Finality of the Prophets
When constructing, the foundation is done long before the building is complete. For the Church, the foundation’s completion coincided with the delivery of the New Testament. Jude refers to “the faith that was once for all delivered to the saints” (1:3 Newberry). “The faith” being the sum of the truth—the Scriptures—was “delivered to the saints” and, once complete, are never to be added to. Paul describes this completeness in 1 Corinthians 13: “When that which is perfect is come, then that which is in part shall be done away” (v10). Partial revelations to prophets became pointless as nothing is to be added to the completed revelation. The prophets “passed away” (vv8-10), being replaced by something far superior—the mature, clear, written Word of God (vv11-12).

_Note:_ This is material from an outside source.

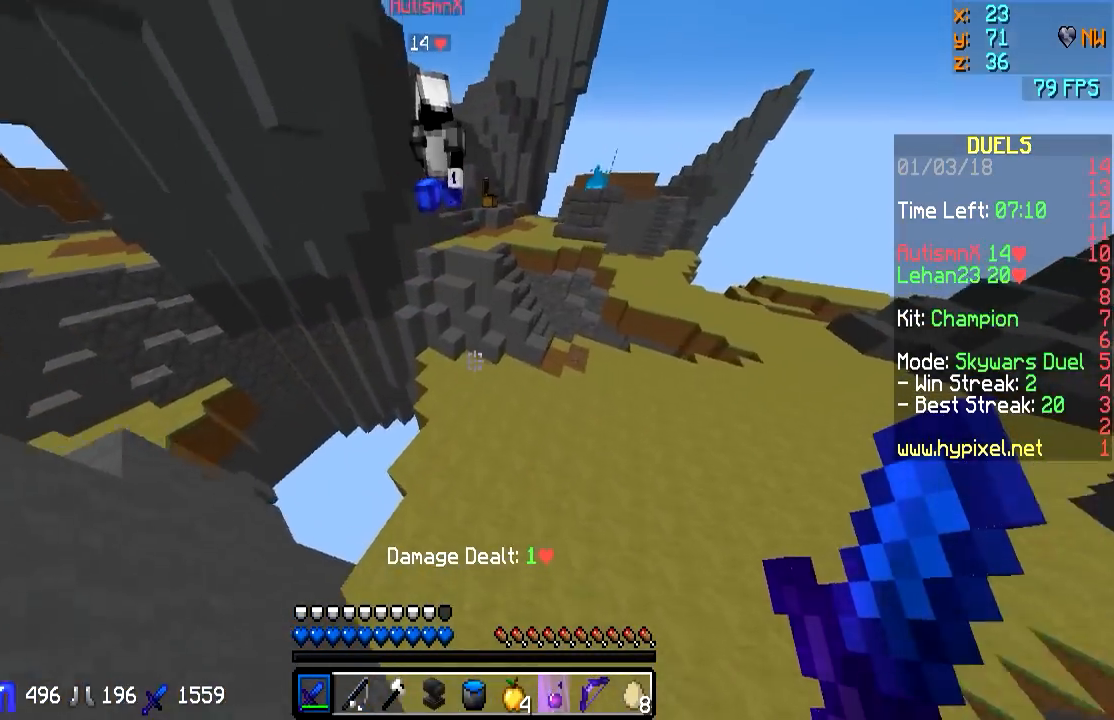
{"keys": ["w"], "mouse": [], "events": [[317, "d", "up"]]}
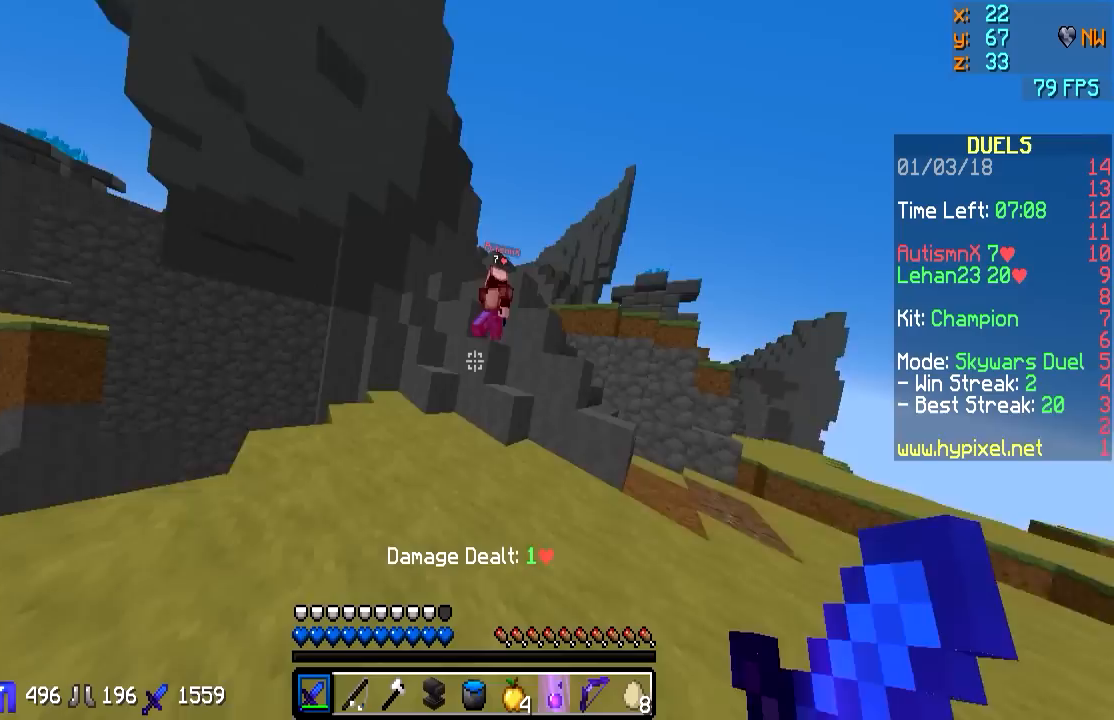
{"keys": ["w"], "mouse": ["left"], "events": [[117, "d", "down"], [417, "d", "up"], [467, "mouse_left", "down"]]}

Are there New Testament prophets today? Clearly, the answer is “No.” They were part of the foundation, and the foundation is complete. They were used for revelation, and the revelation is complete. In fact, to claim to have the gift of prophecy today contradicts the writings of the apostles, failing a key test of a true prophet—not to mention the need for 100% accuracy. Could we say kindly, “If any man think himself to be a prophet, please think again”?
Will God send prophets in the future? Yes, but not for the Church. Once the Church is raptured, humanity will be deceived by many false prophets (Matt 24:11, 24; Rev 19:20). Into that scene of judgment God will send two prophets (Rev 11). Their subsequent murder reflects this world’s hatred of everything God has revealed by His prophets in both of His Testaments. Their miraculous resurrection and ascension affirms that “heaven and earth shall pass away: but My words shall not pass away” (Luke 21:33). We thank God for the true prophets He used to communicate the Old and New Testaments, and we rest and rejoice today in the complete, eternal, infallible, unchanging, written Word of God.